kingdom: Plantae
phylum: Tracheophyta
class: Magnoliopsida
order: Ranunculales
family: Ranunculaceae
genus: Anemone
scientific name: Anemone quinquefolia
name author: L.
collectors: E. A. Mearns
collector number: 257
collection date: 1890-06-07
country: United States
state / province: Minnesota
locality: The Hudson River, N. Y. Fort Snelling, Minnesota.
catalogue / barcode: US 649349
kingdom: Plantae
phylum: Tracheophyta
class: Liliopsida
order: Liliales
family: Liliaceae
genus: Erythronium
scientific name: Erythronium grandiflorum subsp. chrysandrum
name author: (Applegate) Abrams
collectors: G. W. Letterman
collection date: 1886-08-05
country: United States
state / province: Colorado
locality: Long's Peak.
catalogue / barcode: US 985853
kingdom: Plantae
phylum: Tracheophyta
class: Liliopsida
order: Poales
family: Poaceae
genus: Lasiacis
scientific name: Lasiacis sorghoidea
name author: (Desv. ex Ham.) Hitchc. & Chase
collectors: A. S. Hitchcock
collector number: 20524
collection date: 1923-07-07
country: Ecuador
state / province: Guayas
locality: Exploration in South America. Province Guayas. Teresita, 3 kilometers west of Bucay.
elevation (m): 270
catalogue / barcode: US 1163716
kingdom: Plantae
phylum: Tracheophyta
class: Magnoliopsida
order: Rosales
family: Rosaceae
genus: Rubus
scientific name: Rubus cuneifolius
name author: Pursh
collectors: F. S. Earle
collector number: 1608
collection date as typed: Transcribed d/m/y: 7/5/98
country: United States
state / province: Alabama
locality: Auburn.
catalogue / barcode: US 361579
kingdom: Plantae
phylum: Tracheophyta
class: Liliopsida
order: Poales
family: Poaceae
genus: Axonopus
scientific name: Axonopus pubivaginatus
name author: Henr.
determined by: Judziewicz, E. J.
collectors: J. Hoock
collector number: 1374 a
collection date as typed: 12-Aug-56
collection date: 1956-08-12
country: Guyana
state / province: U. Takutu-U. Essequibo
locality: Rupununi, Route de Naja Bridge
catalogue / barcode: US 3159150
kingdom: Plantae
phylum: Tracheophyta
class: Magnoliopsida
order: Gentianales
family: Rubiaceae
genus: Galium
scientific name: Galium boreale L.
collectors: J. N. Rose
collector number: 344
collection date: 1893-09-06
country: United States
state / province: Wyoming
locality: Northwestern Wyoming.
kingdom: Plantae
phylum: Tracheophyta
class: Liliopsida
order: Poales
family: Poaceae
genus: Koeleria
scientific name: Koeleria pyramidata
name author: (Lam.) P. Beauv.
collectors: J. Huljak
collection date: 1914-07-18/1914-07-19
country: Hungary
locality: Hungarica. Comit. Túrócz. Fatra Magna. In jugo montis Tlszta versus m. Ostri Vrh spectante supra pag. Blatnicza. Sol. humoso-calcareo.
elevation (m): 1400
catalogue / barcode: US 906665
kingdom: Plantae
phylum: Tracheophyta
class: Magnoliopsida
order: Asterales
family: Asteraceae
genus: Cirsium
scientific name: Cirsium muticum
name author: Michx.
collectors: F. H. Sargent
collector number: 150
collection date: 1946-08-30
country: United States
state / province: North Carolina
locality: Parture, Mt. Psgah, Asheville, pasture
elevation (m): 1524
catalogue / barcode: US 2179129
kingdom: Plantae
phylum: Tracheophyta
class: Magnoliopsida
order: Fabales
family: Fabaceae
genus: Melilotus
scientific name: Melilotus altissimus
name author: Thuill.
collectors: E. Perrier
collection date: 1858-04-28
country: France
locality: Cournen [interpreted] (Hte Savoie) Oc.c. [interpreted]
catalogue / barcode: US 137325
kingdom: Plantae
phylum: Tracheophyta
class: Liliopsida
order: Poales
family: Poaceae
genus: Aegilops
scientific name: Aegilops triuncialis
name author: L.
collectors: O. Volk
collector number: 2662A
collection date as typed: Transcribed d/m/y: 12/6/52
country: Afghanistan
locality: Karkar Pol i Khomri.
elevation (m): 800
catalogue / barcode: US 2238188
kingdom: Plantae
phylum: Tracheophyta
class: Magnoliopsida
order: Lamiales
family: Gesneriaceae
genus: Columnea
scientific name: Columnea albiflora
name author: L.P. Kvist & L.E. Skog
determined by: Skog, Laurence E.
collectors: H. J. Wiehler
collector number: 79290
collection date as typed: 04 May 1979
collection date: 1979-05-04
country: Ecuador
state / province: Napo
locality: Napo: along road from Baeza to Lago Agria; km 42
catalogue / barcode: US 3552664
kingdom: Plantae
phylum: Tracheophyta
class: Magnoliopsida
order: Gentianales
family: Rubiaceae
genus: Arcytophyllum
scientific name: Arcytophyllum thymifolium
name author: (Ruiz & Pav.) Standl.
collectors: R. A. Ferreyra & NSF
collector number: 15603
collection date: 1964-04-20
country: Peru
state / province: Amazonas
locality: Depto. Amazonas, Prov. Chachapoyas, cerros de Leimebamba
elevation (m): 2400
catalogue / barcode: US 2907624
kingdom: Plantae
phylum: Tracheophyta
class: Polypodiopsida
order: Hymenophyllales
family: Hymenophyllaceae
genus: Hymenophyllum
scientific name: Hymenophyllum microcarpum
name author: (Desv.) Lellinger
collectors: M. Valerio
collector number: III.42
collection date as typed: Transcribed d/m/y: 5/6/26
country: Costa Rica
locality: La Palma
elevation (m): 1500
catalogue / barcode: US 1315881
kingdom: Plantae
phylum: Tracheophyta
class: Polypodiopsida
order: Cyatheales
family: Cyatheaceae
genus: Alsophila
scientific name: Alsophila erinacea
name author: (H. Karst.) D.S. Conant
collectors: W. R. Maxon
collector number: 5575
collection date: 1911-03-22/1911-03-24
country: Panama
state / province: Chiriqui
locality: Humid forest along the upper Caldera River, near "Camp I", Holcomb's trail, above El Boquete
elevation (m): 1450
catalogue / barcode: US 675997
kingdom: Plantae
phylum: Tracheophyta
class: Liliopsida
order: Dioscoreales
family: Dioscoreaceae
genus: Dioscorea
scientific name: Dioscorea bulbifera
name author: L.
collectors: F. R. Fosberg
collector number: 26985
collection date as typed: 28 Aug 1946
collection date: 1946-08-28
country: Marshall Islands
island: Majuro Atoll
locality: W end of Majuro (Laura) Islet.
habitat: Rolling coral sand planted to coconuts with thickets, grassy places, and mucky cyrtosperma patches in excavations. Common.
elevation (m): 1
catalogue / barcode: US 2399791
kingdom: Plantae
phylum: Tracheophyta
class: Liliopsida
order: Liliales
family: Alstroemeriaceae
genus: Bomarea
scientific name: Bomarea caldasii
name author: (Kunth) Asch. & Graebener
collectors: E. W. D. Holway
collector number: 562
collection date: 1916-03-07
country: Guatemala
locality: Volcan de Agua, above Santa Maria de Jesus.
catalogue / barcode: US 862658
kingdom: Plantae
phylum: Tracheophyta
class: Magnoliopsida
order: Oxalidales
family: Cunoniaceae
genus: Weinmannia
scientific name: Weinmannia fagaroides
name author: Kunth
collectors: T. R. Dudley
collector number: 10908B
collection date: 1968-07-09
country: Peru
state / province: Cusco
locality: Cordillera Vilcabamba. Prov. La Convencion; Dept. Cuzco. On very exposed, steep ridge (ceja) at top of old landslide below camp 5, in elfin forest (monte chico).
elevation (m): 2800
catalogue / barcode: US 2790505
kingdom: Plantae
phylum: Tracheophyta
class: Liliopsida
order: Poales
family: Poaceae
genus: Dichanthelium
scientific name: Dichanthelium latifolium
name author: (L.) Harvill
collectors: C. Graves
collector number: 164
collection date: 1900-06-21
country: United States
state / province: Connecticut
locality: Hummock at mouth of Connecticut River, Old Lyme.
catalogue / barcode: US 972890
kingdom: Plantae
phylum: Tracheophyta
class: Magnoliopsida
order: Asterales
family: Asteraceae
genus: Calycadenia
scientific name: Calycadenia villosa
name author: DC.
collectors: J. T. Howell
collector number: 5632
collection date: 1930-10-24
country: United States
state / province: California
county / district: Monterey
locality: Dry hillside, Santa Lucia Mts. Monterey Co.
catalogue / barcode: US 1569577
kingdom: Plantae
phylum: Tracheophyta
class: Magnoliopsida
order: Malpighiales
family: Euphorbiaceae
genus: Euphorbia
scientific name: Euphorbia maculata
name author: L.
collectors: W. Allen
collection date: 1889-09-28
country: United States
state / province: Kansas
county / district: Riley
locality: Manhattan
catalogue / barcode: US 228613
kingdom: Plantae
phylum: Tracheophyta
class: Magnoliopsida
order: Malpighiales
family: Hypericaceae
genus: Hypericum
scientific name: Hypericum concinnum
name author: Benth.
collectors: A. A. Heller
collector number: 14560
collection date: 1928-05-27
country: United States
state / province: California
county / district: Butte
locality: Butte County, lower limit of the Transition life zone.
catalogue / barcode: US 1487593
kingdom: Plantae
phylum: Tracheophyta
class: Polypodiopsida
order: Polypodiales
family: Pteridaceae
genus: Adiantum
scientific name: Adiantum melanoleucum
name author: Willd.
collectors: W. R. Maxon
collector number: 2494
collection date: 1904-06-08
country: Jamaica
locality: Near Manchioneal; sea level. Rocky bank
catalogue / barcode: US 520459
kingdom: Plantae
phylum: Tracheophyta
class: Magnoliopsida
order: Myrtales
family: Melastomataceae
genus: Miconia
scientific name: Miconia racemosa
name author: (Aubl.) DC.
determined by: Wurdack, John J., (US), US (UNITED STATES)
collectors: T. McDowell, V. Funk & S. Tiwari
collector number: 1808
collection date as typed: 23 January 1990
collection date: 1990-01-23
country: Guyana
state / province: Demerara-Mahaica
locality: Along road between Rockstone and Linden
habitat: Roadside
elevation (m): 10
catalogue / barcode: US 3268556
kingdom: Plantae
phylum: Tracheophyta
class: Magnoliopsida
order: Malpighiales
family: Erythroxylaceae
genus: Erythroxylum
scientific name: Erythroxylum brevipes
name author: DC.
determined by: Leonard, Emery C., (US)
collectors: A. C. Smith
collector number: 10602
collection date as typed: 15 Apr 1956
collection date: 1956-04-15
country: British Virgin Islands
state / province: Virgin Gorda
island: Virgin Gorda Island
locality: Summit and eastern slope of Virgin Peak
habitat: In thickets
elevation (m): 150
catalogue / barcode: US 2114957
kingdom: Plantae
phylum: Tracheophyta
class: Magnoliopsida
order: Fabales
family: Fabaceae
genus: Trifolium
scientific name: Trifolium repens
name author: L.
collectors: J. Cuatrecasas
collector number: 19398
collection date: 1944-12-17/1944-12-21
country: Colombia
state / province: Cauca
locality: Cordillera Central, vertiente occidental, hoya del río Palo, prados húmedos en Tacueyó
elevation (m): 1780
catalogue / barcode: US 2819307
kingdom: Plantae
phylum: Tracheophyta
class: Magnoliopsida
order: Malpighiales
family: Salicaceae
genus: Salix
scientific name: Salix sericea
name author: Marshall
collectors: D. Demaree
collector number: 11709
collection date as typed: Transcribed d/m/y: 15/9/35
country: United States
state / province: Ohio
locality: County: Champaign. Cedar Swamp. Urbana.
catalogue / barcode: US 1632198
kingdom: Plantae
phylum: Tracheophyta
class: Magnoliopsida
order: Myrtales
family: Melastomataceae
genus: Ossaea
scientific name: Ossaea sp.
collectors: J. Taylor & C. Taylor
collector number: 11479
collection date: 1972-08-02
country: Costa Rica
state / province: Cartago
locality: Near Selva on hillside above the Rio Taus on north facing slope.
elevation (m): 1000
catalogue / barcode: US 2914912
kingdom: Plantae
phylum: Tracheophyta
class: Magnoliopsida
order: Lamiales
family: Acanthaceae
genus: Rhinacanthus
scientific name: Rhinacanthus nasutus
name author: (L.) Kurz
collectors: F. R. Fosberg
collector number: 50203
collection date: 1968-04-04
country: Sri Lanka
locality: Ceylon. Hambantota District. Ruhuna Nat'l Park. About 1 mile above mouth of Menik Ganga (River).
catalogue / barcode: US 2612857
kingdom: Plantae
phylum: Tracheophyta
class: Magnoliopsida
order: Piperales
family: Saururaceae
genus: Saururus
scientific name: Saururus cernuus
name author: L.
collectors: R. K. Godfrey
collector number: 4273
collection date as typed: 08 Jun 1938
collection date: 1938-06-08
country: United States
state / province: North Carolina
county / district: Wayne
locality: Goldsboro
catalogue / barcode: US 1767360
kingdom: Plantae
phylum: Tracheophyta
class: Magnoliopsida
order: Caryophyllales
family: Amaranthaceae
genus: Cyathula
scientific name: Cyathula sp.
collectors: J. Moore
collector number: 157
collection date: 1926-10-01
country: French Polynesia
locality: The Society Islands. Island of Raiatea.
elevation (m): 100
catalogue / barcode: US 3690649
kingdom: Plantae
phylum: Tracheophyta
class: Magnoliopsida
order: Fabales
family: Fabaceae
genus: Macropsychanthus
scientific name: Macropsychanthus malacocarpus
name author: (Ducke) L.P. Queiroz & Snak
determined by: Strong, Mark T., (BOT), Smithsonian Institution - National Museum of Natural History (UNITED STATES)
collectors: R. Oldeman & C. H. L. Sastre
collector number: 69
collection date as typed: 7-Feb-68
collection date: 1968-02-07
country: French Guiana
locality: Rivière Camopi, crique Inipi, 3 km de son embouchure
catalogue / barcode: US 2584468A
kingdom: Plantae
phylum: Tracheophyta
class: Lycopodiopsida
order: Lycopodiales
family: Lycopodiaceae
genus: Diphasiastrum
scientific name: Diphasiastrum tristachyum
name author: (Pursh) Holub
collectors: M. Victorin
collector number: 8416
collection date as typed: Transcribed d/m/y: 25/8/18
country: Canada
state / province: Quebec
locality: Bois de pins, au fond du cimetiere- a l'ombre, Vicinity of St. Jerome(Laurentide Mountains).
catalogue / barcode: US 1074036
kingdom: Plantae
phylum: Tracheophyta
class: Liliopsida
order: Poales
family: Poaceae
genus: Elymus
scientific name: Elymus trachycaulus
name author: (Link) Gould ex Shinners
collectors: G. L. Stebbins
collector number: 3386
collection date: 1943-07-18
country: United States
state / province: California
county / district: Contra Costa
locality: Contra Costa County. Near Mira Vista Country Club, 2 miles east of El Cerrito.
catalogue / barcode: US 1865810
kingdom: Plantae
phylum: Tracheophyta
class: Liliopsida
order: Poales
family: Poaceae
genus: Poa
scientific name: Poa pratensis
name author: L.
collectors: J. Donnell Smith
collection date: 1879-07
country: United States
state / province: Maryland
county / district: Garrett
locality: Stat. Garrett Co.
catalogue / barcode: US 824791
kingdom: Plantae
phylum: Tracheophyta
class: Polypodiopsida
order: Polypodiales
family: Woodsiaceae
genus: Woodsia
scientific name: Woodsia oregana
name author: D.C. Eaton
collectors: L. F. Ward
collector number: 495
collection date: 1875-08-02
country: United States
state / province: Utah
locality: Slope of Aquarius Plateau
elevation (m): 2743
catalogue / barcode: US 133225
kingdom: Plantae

···

→ Request:
Copy out only the records from the beginning through the line containing "scientific name: Lasiacis sorghoidea", replacing "collectors" with "collected by" and leaving everything else unchanged.

→ Answer to the exercise:
kingdom: Plantae
phylum: Tracheophyta
class: Magnoliopsida
order: Ranunculales
family: Ranunculaceae
genus: Anemone
scientific name: Anemone quinquefolia
name author: L.
collected by: E. A. Mearns
collector number: 257
collection date: 1890-06-07
country: United States
state / province: Minnesota
locality: The Hudson River, N. Y. Fort Snelling, Minnesota.
catalogue / barcode: US 649349
kingdom: Plantae
phylum: Tracheophyta
class: Liliopsida
order: Liliales
family: Liliaceae
genus: Erythronium
scientific name: Erythronium grandiflorum subsp. chrysandrum
name author: (Applegate) Abrams
collected by: G. W. Letterman
collection date: 1886-08-05
country: United States
state / province: Colorado
locality: Long's Peak.
catalogue / barcode: US 985853
kingdom: Plantae
phylum: Tracheophyta
class: Liliopsida
order: Poales
family: Poaceae
genus: Lasiacis
scientific name: Lasiacis sorghoidea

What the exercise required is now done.